Please reproduce the entries exactly, skipping each picture.

(Document layout detection data)
**********

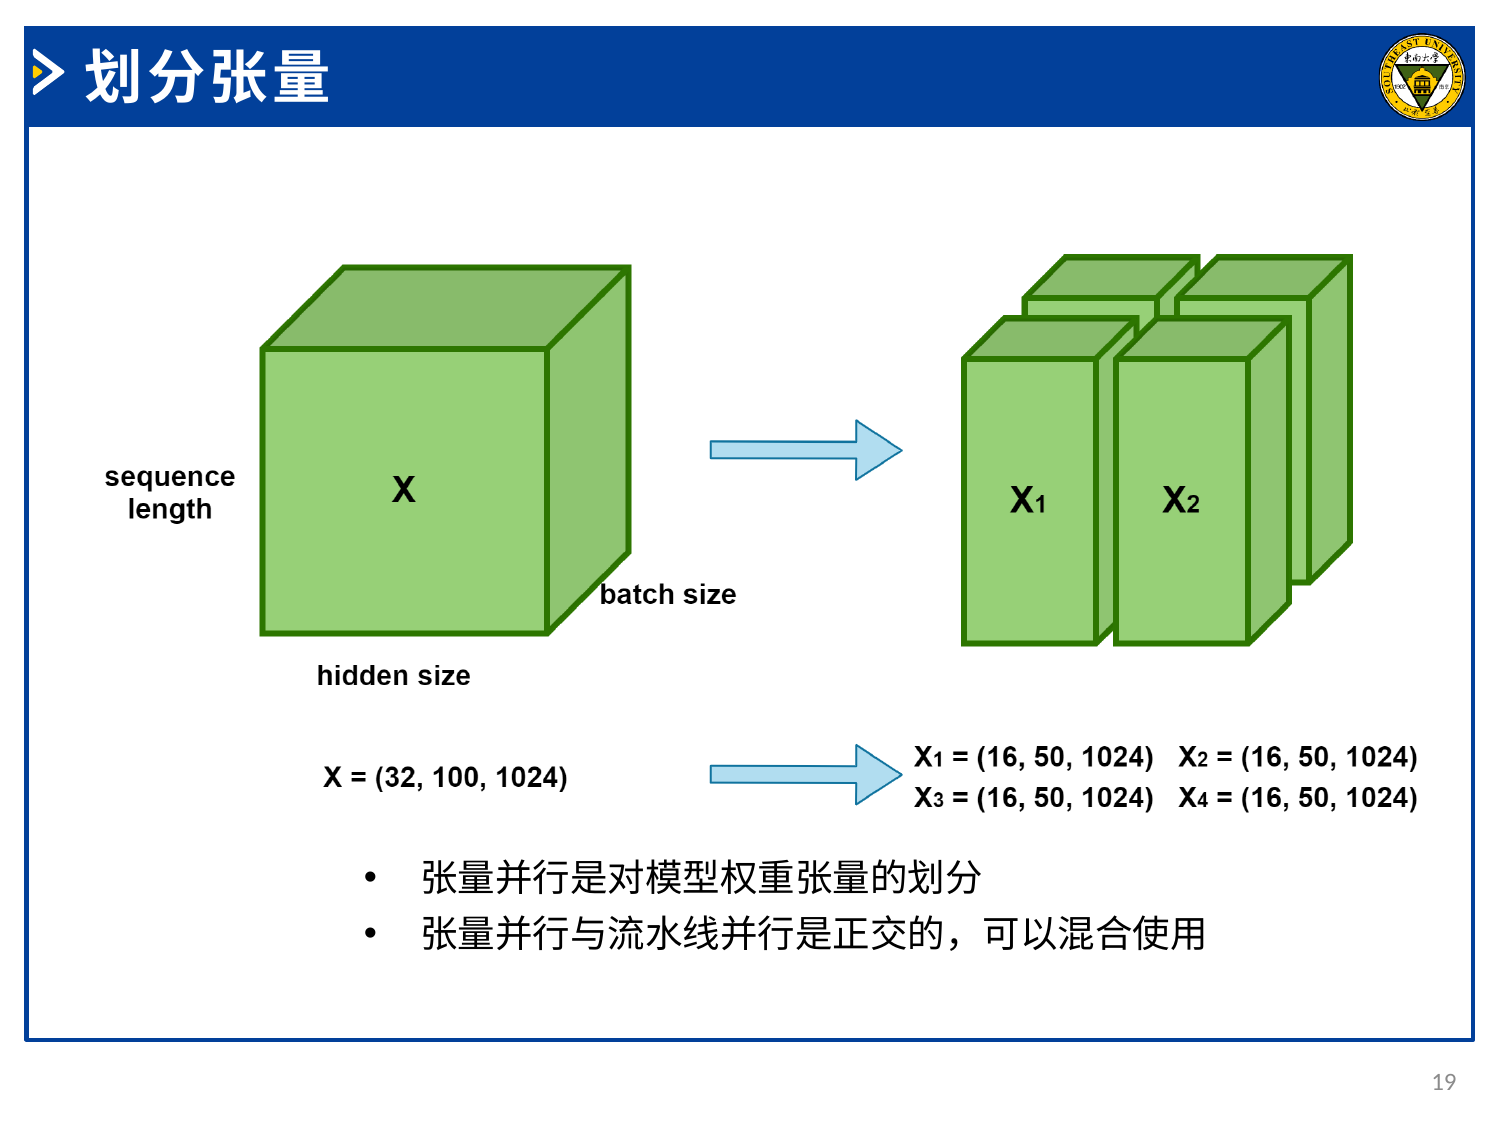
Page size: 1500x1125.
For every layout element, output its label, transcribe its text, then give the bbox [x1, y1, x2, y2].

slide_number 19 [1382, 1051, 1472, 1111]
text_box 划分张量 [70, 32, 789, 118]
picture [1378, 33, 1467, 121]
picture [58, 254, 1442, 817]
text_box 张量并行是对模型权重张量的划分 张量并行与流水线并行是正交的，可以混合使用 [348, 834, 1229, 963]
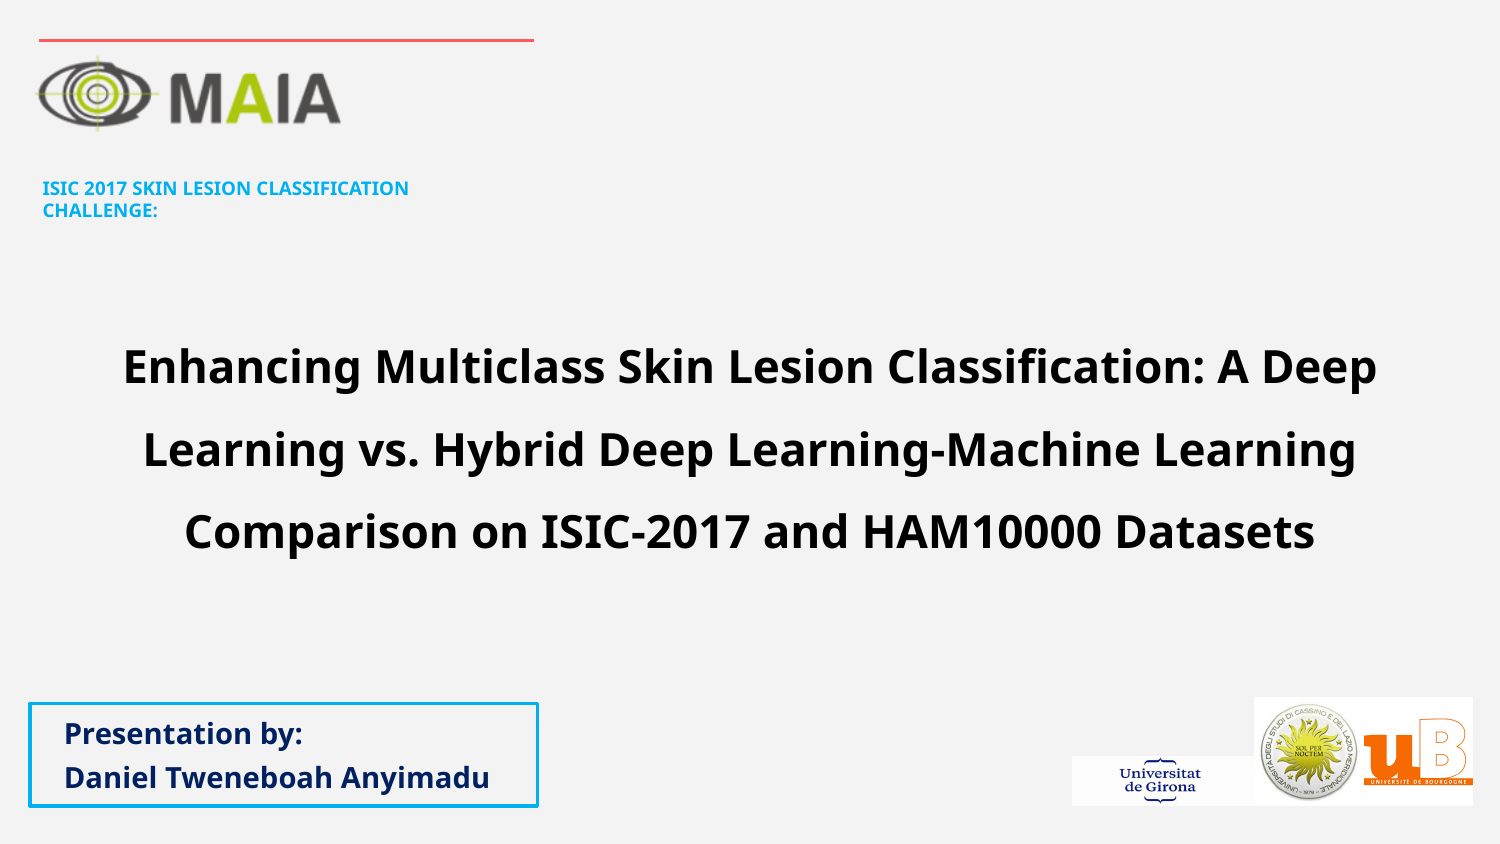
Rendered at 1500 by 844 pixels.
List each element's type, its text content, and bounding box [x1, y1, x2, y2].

**********

> [TASK OUTPUT]
Page size: 1500x1125.
For every layout element, output its label, transcribe its text, then give the bbox [x1, y1, x2, y2].

slide_number 19 [1382, 1051, 1472, 1111]
text_box 划分张量 [70, 32, 789, 118]
picture [1378, 33, 1467, 121]
picture [58, 254, 1442, 817]
text_box 张量并行是对模型权重张量的划分 张量并行与流水线并行是正交的，可以混合使用 [348, 834, 1229, 963]
Rendered at 1500 by 844 pixels.
List each element's type, its text content, and bounding box [x1, y1, x2, y2].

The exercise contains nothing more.